(Beginning of Text block)
Mr. Turner credits much of this change to the lifestyle shifts brought about by the pandemic.
“COVID has shifted the dial on how people value where they live. As well as appreciating extra space within the home, perhaps to accommodate working from home or entertaining more at home, there is also a value placed on proximity to the city and Adelaide still offers quality real estate within 20-30 minutes commute to the CBD.
“In the eastern states, it’s not uncommon for people to have to travel an hour each way to work and many are shunning that lifestyle to put more time back into their day.”
And it’s primarily owner occupiers, not investors, that are driving much of this change.
“Investors have been active, but not dominant over the past two years. In the family home market, nearly every buyer is an owner occupier.
“In the unit market, we’ve actually seen more owner occupiers than ever before – so our firm view is that owner occupiers are still moving the dial on house prices.”
Perth has always run its own race, and now, with surging residential price growth fuelled by an undersupply of housing and a wave of interstate and overseas migration, Western Australia is pulling ahead of the competition.
The state’s economy grew by 4.7% last year which was more than double the national growth rate of 2.3%. Generating almost $260 billion and contributing nearly half of the nation’s exports, it’s this booming economy that’s attracting thousands of people from outside the state.
(End of Text block)
(Beginning of The data)
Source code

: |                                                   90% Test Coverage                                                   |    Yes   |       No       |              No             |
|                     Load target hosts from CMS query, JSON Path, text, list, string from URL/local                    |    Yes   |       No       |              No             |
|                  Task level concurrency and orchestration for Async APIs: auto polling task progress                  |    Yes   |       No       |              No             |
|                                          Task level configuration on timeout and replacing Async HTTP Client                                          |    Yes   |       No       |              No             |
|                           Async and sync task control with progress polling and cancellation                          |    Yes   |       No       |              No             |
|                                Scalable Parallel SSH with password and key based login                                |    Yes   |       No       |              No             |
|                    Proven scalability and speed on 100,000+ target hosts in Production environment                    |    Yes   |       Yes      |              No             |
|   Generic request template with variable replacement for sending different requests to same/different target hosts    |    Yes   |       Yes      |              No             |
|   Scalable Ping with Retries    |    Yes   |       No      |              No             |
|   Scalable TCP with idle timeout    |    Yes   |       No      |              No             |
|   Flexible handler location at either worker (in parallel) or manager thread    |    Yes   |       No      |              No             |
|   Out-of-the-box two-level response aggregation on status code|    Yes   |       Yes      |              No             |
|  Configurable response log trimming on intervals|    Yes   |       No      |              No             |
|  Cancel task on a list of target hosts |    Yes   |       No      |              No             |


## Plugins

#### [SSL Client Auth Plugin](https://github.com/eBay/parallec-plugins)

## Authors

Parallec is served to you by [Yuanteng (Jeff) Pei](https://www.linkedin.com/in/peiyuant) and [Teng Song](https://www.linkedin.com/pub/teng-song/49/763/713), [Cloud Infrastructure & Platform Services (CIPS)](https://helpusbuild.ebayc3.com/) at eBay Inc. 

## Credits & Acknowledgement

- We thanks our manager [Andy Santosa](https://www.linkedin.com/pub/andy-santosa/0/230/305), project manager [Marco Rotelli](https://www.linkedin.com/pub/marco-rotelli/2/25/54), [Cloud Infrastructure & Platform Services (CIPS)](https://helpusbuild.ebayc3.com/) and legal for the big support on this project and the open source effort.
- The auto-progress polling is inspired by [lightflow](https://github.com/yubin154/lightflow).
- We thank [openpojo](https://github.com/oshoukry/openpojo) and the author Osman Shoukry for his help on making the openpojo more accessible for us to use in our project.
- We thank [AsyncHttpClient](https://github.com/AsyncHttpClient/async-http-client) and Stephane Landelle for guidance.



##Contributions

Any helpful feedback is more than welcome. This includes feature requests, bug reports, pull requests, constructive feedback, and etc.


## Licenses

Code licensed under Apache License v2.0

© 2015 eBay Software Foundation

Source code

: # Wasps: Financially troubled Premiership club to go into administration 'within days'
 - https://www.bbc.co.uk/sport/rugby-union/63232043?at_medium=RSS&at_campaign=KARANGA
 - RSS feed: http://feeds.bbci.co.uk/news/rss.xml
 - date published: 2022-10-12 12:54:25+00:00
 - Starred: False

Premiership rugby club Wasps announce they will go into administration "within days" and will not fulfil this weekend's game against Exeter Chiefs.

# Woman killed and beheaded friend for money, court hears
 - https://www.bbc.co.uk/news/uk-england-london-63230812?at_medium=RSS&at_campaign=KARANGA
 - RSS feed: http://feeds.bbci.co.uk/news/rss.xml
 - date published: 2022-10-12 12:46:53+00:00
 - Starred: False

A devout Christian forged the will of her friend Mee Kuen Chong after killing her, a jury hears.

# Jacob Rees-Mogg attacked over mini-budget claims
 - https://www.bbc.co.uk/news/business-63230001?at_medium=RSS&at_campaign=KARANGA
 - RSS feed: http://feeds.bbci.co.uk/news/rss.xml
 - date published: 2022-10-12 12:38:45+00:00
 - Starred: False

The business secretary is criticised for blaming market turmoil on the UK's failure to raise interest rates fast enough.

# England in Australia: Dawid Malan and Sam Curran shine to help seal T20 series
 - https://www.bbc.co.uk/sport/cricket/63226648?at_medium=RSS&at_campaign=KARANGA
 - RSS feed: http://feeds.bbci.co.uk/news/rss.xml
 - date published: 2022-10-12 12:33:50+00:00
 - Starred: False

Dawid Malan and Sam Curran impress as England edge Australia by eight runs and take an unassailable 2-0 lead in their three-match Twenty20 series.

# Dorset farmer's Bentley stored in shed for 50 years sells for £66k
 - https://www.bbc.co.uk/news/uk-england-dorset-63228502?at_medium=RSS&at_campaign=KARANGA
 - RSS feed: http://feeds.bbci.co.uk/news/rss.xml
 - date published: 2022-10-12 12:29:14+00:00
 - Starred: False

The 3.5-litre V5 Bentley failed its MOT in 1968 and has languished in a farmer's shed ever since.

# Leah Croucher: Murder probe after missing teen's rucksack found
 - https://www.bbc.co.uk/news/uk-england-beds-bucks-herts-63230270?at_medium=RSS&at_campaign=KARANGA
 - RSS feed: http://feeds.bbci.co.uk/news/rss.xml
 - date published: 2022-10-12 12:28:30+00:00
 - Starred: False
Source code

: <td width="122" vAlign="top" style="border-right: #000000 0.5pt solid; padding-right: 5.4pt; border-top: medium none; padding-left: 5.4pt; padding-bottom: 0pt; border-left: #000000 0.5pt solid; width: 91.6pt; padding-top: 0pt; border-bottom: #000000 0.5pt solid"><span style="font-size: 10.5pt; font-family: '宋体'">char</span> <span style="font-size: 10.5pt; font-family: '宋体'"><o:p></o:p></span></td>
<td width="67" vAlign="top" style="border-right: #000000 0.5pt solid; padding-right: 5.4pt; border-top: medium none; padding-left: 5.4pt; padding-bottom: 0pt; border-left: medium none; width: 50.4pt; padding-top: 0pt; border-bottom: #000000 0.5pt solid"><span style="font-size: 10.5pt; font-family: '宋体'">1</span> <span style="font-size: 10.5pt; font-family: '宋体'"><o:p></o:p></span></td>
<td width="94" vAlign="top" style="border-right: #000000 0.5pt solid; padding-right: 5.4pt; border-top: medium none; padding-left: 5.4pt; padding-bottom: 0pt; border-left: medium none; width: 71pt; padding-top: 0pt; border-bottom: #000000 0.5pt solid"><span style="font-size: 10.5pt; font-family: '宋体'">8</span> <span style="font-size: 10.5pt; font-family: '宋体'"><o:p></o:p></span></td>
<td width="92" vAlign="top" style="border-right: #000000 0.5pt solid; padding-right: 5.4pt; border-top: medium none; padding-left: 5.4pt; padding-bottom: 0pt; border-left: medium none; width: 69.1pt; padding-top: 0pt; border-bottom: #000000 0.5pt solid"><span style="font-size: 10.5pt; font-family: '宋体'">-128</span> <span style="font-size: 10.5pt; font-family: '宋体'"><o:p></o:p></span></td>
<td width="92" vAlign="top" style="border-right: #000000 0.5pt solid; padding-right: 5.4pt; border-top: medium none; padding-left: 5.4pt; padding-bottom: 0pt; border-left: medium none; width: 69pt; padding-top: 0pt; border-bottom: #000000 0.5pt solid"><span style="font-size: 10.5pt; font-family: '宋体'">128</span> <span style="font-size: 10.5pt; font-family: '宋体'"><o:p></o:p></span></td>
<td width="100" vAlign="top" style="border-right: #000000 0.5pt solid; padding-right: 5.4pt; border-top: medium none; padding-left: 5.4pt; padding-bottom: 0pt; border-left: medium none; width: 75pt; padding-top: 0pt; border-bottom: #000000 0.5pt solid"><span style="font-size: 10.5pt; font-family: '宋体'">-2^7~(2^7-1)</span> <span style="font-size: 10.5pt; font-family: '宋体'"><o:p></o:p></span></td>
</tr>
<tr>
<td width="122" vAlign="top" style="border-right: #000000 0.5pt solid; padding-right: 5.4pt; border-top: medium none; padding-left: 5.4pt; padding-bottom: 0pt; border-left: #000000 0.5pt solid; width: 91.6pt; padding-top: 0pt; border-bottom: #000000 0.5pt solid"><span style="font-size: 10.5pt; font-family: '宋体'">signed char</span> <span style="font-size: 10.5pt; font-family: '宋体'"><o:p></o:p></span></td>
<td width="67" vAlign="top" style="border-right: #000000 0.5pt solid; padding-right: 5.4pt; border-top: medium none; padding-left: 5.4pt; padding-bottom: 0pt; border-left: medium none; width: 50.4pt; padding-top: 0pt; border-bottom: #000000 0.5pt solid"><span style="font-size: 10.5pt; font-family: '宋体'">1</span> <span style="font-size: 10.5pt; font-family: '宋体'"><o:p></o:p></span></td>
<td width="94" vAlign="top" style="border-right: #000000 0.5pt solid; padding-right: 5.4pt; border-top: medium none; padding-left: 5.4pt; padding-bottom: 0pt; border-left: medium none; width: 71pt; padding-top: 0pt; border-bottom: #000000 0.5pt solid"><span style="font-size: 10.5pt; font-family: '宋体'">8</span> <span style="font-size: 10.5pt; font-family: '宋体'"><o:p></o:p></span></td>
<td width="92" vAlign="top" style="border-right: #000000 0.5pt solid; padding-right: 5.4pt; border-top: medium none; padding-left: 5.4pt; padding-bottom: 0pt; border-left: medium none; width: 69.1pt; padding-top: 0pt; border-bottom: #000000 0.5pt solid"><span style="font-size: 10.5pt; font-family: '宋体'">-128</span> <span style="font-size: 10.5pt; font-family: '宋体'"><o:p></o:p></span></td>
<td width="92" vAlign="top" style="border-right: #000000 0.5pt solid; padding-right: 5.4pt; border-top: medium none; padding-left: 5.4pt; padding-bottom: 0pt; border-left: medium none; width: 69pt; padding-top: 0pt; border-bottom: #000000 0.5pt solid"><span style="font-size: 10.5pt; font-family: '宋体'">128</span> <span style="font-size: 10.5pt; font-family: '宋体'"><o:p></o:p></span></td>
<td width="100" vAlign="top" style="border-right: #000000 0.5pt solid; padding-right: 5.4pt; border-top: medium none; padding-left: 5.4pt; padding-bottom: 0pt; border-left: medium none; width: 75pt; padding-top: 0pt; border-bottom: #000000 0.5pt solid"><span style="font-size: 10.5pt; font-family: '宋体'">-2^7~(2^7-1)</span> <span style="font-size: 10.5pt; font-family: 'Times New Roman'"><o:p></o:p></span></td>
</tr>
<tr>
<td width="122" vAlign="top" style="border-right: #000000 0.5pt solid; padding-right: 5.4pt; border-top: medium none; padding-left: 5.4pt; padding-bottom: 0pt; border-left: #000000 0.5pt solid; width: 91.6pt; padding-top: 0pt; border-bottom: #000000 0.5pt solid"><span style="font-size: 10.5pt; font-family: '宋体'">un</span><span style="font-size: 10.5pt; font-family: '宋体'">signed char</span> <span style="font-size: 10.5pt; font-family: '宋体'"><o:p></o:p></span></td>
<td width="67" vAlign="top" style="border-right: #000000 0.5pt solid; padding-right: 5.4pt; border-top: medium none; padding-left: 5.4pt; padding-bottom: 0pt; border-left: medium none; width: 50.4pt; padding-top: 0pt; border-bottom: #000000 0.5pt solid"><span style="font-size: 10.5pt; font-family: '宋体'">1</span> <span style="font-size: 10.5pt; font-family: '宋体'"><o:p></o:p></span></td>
(End of The data)
§ Problems to work on:
**a.** Answer these questions from the property market text above the entries:
(i) Adelaide still offers quality real estate within what commute time to the CBD?
(ii) In the eastern states, how long is it not uncommon for people to travel each way to work?
(iii) By what percentage did Western Australia's economy grow last year?
**b.** Reproduce word for word the part of the property market text above the entries, starting with "Mr. Turner credits" and going on through "of this change.".
**c.** For each statement, say whether it agrees with the property market text above the entries, and quote the words that decide it:
(i) Investors have been dominant over the past two years.
(ii) In the family home market, nearly every buyer is an owner occupier.
(iii) The national growth rate last year was 2.3%.

§ Answers to the tasks:
**a.**
(i) 20-30 minutes
(ii) An hour
(iii) 4.7%

**b.**
Mr. Turner credits much of this change to the lifestyle shifts brought about by the pandemic.
“COVID has shifted the dial on how people value where they live. As well as appreciating extra space within the home, perhaps to accommodate working from home or entertaining more at home, there is also a value placed on proximity to the city and Adelaide still offers quality real estate within 20-30 minutes commute to the CBD.
“In the eastern states, it’s not uncommon for people to have to travel an hour each way to work and many are shunning that lifestyle to put more time back into their day.”
And it’s primarily owner occupiers, not investors, that are driving much of this change.

**c.**
(i) No: "Investors have been active, but not dominant over the past two years."
(ii) Yes: "In the family home market, nearly every buyer is an owner occupier."
(iii) Yes: "more than double the national growth rate of 2.3%"